Five lessons about teaching an online course
Fourteen years ago, I was invited by York University to develop a social work course on mental health. It was a milestone for the School of Social Work, because they’d never offered a course online before. Now, as a veteran of online instruction, I asked myself what I’ve learned about teaching online. Here are five lessons, Buzzfeed style.
One: Students have busy, complicated lives
Students squeeze material into unbelievable schedules that include classes, homework, jobs and family responsibilities and are often forced to choose between them. With online courses, students needn’t make that choice. There’s an implied understanding that “you can do it all,” since your classroom is available 24/7.
The students in our classrooms are busy, but the online cohort seems to attract a whole new breed of busy. If you decide to teach an online course, being mindful of the many demands our students are under will make you a more compassionate teacher — and students do sense that.
Two: Students don’t read course outlines so you need to repeat key instructional material
“It’s all there in the course outline,” you say.

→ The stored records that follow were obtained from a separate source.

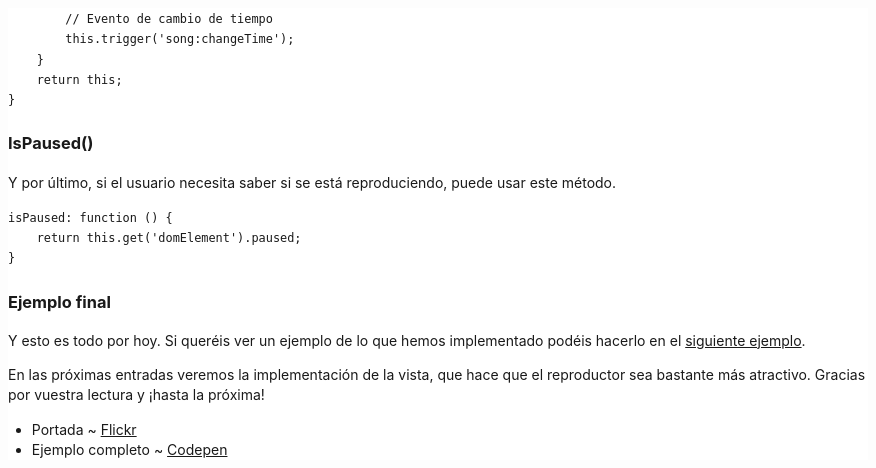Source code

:            // Evento de cambio de tiempo
            this.trigger('song:changeTime');
        }
        return this;
    }

### IsPaused()

Y por último, si el usuario necesita saber si se está reproduciendo, puede usar este método.

    isPaused: function () {
        return this.get('domElement').paused;
    }

### Ejemplo final

Y esto es todo por hoy. Si queréis ver un ejemplo de lo que hemos implementado podéis hacerlo en el [siguiente ejemplo](http://codepen.io/p2kmgcl/full/ipEFL).

En las próximas entradas veremos la implementación de la vista, que hace que el reproductor sea bastante más atractivo. Gracias por vuestra lectura y ¡hasta la próxima!

 - Portada ~ [Flickr](http://www.flickr.com/photos/guidosportaal/4036379423/sizes/z/in/photostream/)
 - Ejemplo completo ~ [Codepen](http://codepen.io/p2kmgcl/full/ipEFL)
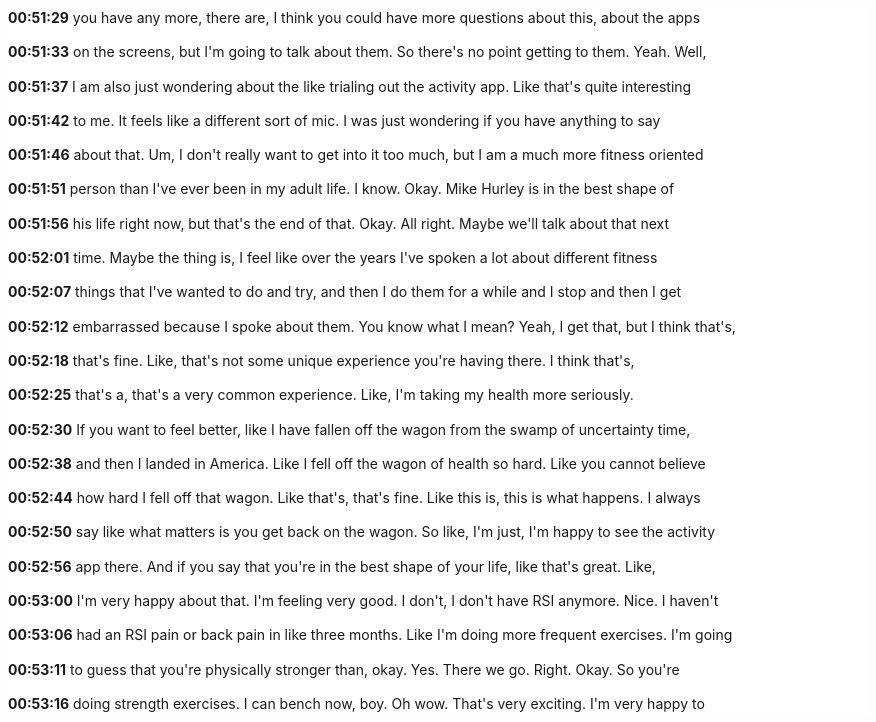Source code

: **00:51:29** you have any more, there are, I think you could have more questions about this, about the apps

**00:51:33** on the screens, but I'm going to talk about them. So there's no point getting to them. Yeah. Well,

**00:51:37** I am also just wondering about the like trialing out the activity app. Like that's quite interesting

**00:51:42** to me. It feels like a different sort of mic. I was just wondering if you have anything to say

**00:51:46** about that. Um, I don't really want to get into it too much, but I am a much more fitness oriented

**00:51:51** person than I've ever been in my adult life. I know. Okay. Mike Hurley is in the best shape of

**00:51:56** his life right now, but that's the end of that. Okay. All right. Maybe we'll talk about that next

**00:52:01** time. Maybe the thing is, I feel like over the years I've spoken a lot about different fitness

**00:52:07** things that I've wanted to do and try, and then I do them for a while and I stop and then I get

**00:52:12** embarrassed because I spoke about them. You know what I mean? Yeah, I get that, but I think that's,

**00:52:18** that's fine. Like, that's not some unique experience you're having there. I think that's,

**00:52:25** that's a, that's a very common experience. Like, I'm taking my health more seriously.

**00:52:30** If you want to feel better, like I have fallen off the wagon from the swamp of uncertainty time,

**00:52:38** and then I landed in America. Like I fell off the wagon of health so hard. Like you cannot believe

**00:52:44** how hard I fell off that wagon. Like that's, that's fine. Like this is, this is what happens. I always

**00:52:50** say like what matters is you get back on the wagon. So like, I'm just, I'm happy to see the activity

**00:52:56** app there. And if you say that you're in the best shape of your life, like that's great. Like,

**00:53:00** I'm very happy about that. I'm feeling very good. I don't, I don't have RSI anymore. Nice. I haven't

**00:53:06** had an RSI pain or back pain in like three months. Like I'm doing more frequent exercises. I'm going

**00:53:11** to guess that you're physically stronger than, okay. Yes. There we go. Right. Okay. So you're

**00:53:16** doing strength exercises. I can bench now, boy. Oh wow. That's very exciting. I'm very happy to
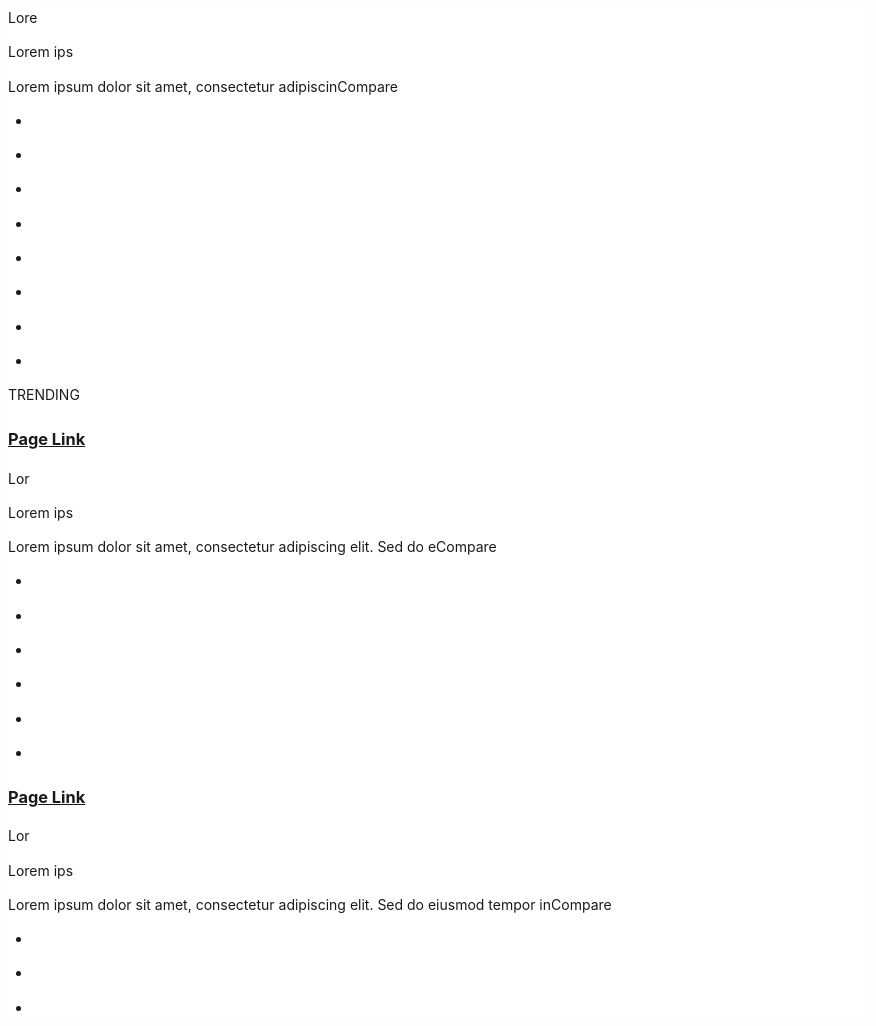 Lore

Lorem ips

Lorem ipsum dolor sit amet, consectetur adipiscinCompare

[](/placeholder-page)

*   [](/placeholder-page)

*   [](/placeholder-page)

*   [](/placeholder-page)

*   [](/placeholder-page)

*   [](/placeholder-page)

*   [](/placeholder-page)

*   [](/placeholder-page)

*   [](/placeholder-page)

TRENDING

### [Page Link](/placeholder-page)

Lor

Lorem ips

Lorem ipsum dolor sit amet, consectetur adipiscing elit. Sed do eCompare

[](/placeholder-page)

*   [](/placeholder-page)

*   [](/placeholder-page)

*   [](/placeholder-page)

*   [](/placeholder-page)

*   [](/placeholder-page)

*   [](/placeholder-page)

### [Page Link](/placeholder-page)

Lor

Lorem ips

Lorem ipsum dolor sit amet, consectetur adipiscing elit. Sed do eiusmod tempor inCompare

[](/placeholder-page)

*   [](/placeholder-page)

*   [](/placeholder-page)

*   [](/placeholder-page)
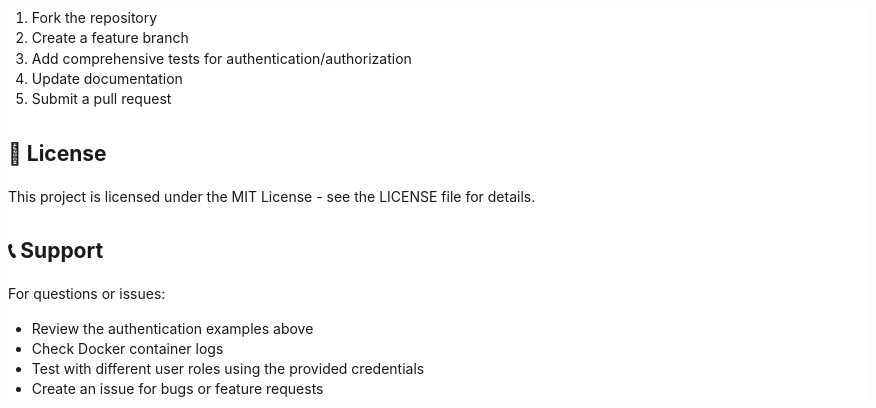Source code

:1. Fork the repository
2. Create a feature branch
3. Add comprehensive tests for authentication/authorization
4. Update documentation
5. Submit a pull request

## 📜 License

This project is licensed under the MIT License - see the LICENSE file for details.

## 📞 Support

For questions or issues:
- Review the authentication examples above
- Check Docker container logs
- Test with different user roles using the provided credentials
- Create an issue for bugs or feature requests 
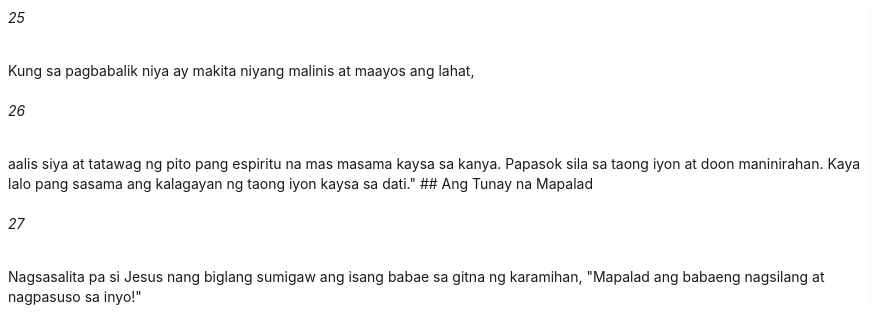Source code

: 


###### 25 










Kung sa pagbabalik niya ay makita niyang malinis at maayos ang lahat, 





















###### 26 










aalis siya at tatawag ng pito pang espiritu na mas masama kaysa sa kanya. Papasok sila sa taong iyon at doon maninirahan. Kaya lalo pang sasama ang kalagayan ng taong iyon kaysa sa dati." ## Ang Tunay na Mapalad 





















###### 27 










Nagsasalita pa si Jesus nang biglang sumigaw ang isang babae sa gitna ng karamihan, "Mapalad ang babaeng nagsilang at nagpasuso sa inyo!"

Well that’s a bit like saying that the terms of your cellphone agreement are clearly outlined, and in Section A; Subsection 2.3, it clearly states you’ve agreed to pay a pound of flesh for roaming.
No one reads those agreements and no one reads every word of your course outline. The difference is that in a physical classroom, you can read it aloud to your students on the first day of class, whereas, with an online course, your recourse is to highlight key points and send them in emailed reminders. I suppose you could post a video showing you reading your course outline aloud. Let me know when someone watches it.
Three: Group work is painful but worthwhile (maybe)
Small groups facilitate active learning by encouraging students to articulate and mentally manipulate ideas relevant to the course. Moreover, groups are an essential part of social work as a discipline. The vast majority of social workers work in teams of one kind or another. In recognition of that fact, part of social work training isn’t just enhancing content expertise but developing so-called soft skills — whether that’s teamwork, appropriate time management, or project planning.
However, knowing that group work is important is one thing and implementing it is quite another. In-class group work is a bit of a pain. You assign groups, but not everyone’s there on the first class. You provide time to work on group projects in class but rarely are all group members present. Groups have fights and you, the instructor, must mediate. Students drop the course but don’t tell their group, whose remaining members are frantically trying to include everyone and distribute work fairly. Peer evaluation helps keep everyone accountable, but it’s not a panacea.
These problems are only compounded in online environments. No one sees each other and there’s something to be said for the accountability that develops with rapport. Furthermore, students have to find a virtual space in which to collaborate, which has its own challenges. And there’s always the “I don’t check that email address” problem that seems minor, yet is somehow insurmountable.
However, group work still meets many pedagogical goals that are difficult to meet with individual assignments. Groups also give students opportunities to demonstrate their knowledge in a medium other than the standard academic essay, which may not be their strong suit. Finally, to be honest, for faculty, marking a fifth of the assignments is a welcome reprieve from the full complement of essays.
Four: You don’t get to know the students as well as you’d like
You don’t see them. You don’t get to know their names. Avatars help, but many students won’t upload one. Moreover, online classes tend to be large. Large classes mean it’s extremely difficult to build relationships, and relationships are key to learning success. I feel as if this is the greatest weakness to online-only classes.
If you have discussion topics, it helps to break everyone into groups so that students only see the posts for people in their group, making their relationships manageable. However, you then experience problems inherent in group work.
When you don’t know your students and they don’t know you, it’s incredibly difficult to identify where the learning gaps are. In class, when you lecture and hear silence, you can check in. There’s a dynamism that’s possible in person, but challenging to create in cyberspace. In class, you can also be sensitive to the nuances of tone and facial expression in ways that aren’t possible through a computer screen.
Yes, issues about email and miscommunication are old news. When you multiply them times 100, however, it’s a different experience, both quantitatively and qualitatively.
Five: Teaching online has its rewards
All frustrations aside, I’d recommend trying it. Besides the obvious, “Hey, I don’t have to go to class today!” perk, teaching online allows you to connect with students you wouldn’t have ordinarily had the opportunity to teach. While it’s true that you don’t get to know them very well, you do see a huge diversity of thought — some of it quite enriching — in papers and on discussion boards.
The accessibility of online education is responsible for the vigour that comes with including people who are often marginalized. Shift workers, single parents, consumer-survivors, students in rural areas, all of whom would struggle with the expectations of a traditional classroom for various reasons, are provided with an opportunity to participate. That alone makes it all worthwhile.
By William Woolrich, a part-time professor of Social Work in the Faculty of Liberal Arts & Professional Studies. Currently, he is teaching the online course, Current Issues in Mental Health.